Here's a real example you can play with, if you have Ruby installed:

% cat continuation6.ruby
def strange
     callcc {|continuation| $saved = continuation}
end

def outer
     a = 0
     strange()
     a = a + 1
     print "a = ", a, "\n"
end

# these two lines are "main"
outer()
$saved.call

% ruby continuation6.ruby
a = 1
a = 2
a = 3
a = 4
a = 5
a = 6
a = 7
a = 8
a = 9
a = 10
...infinite loop, by design

What happens when the program runs is that outer() is called (only 
once) which creates a continuation (inside of strange()), increments a, 
prints and returns. The next thing that happens is that the 
continuation is invoked. Control jumps to the location in strange() 
right after the callcc line, then that return and we are at the line in 
outer() where 'a' is incremented. So 'a' increments from the last value 
it had in that frame (since we are magically back again inside of the 
"same" single invocation of outer()), then 'a' is printed and outer() 
returns again (note: outer only called once, returned twice so far), 
and then we call the continuation again, and start the loop over.

We only ever create one continuation in this example, since we only 
ever call strange() once. The continuation preserves the frame (the 
mapping from logical variables to their values), but not the values of 
those variables at the time the continuation was created. In effect, I 
think the continuation is arranging to preserve the state of the 
variables as they were when code in the frame was last executed, rather 
than at the time the continuation was created.

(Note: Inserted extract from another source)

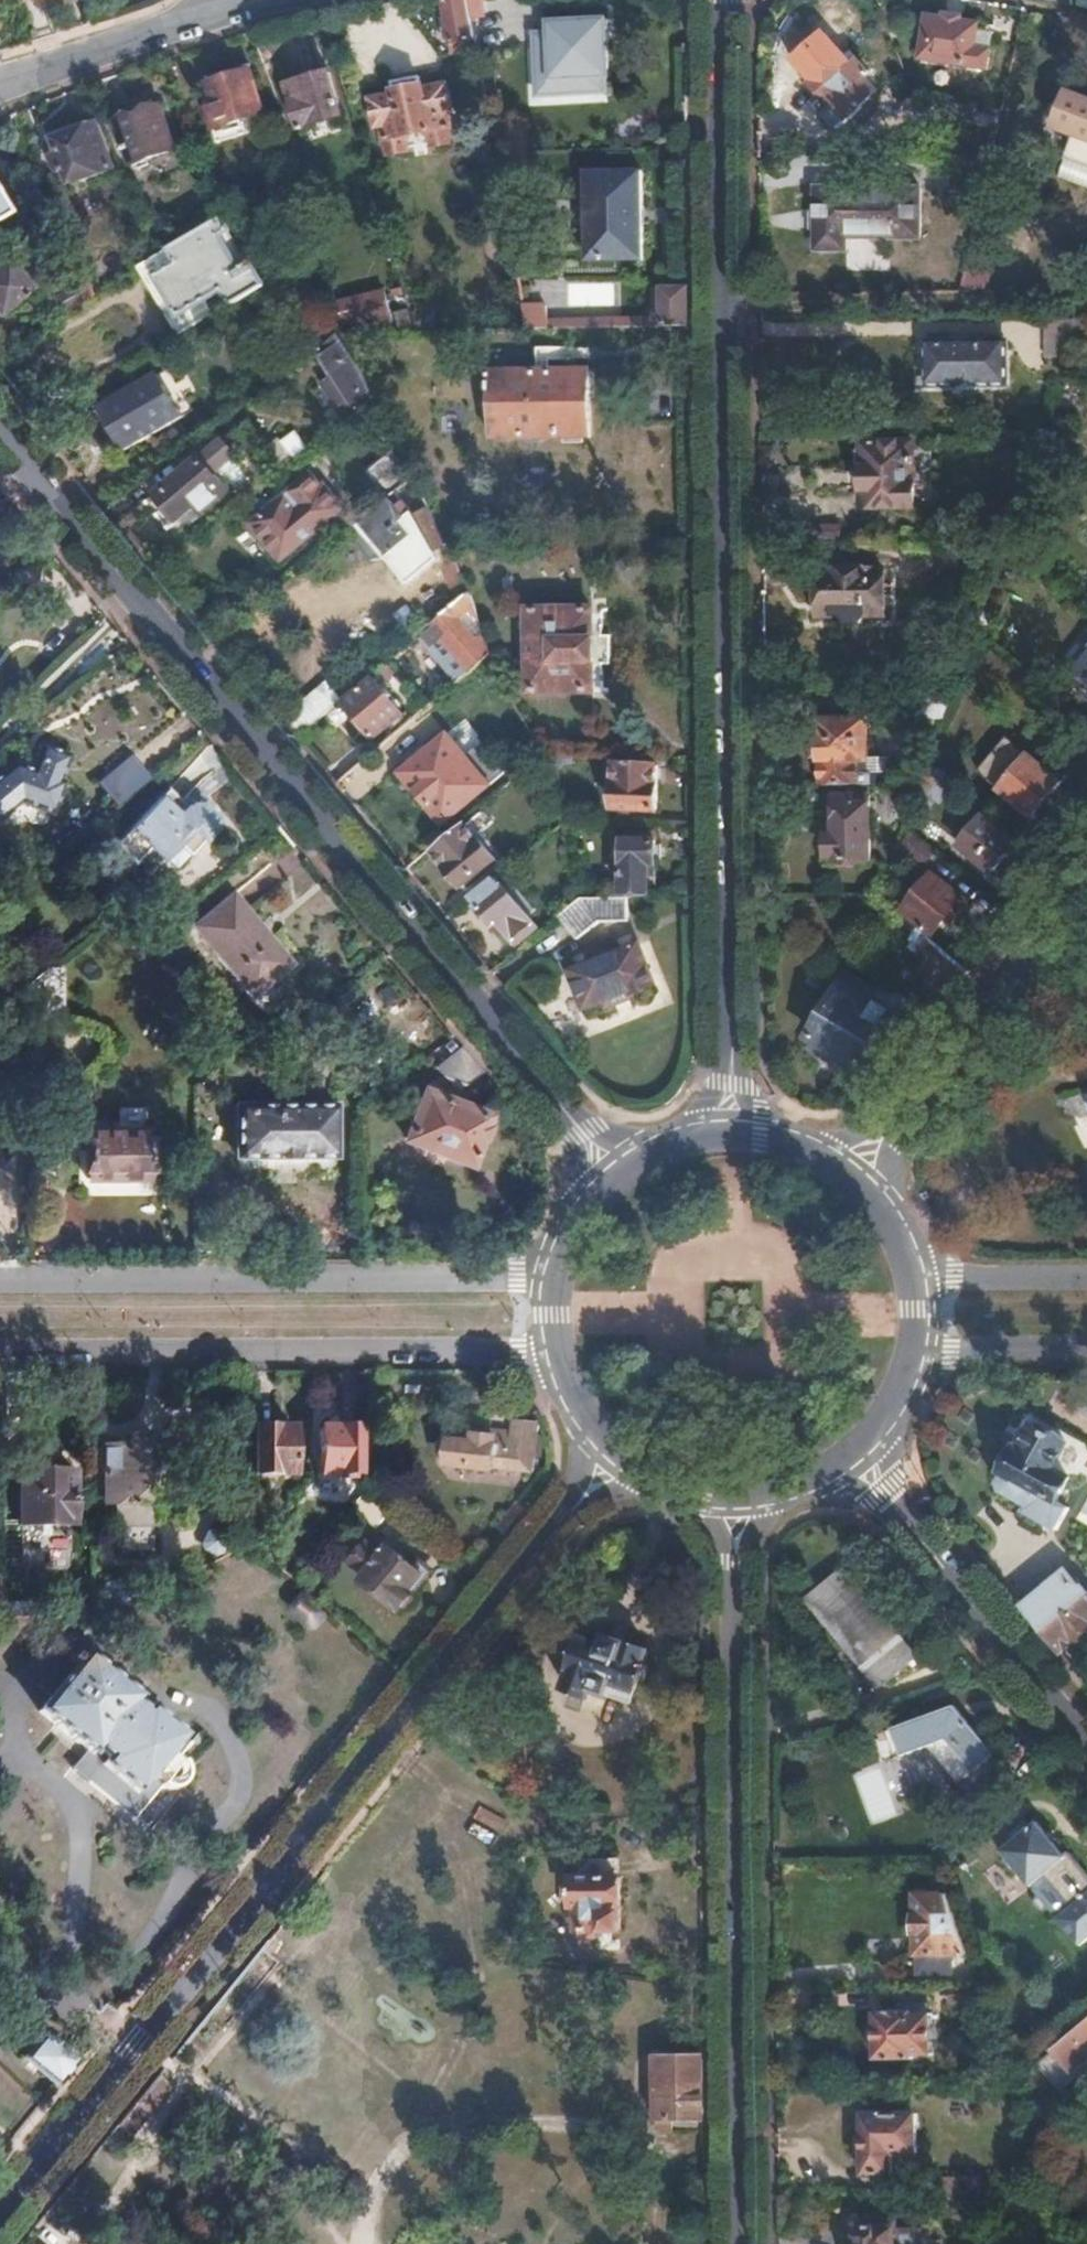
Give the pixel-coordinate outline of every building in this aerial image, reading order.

The behavior you were describing is what I had thought would happen, 
but then I realized I wasn't sure, so I confirmed that it wasn't. The 
above is the behavior of Ruby, and I believe Scheme works the same way. 
What you described would be useful for backtracking (jumping back not 
only to a previous location in a computation, but also its previous 
state), but it's not what these languages seem to do.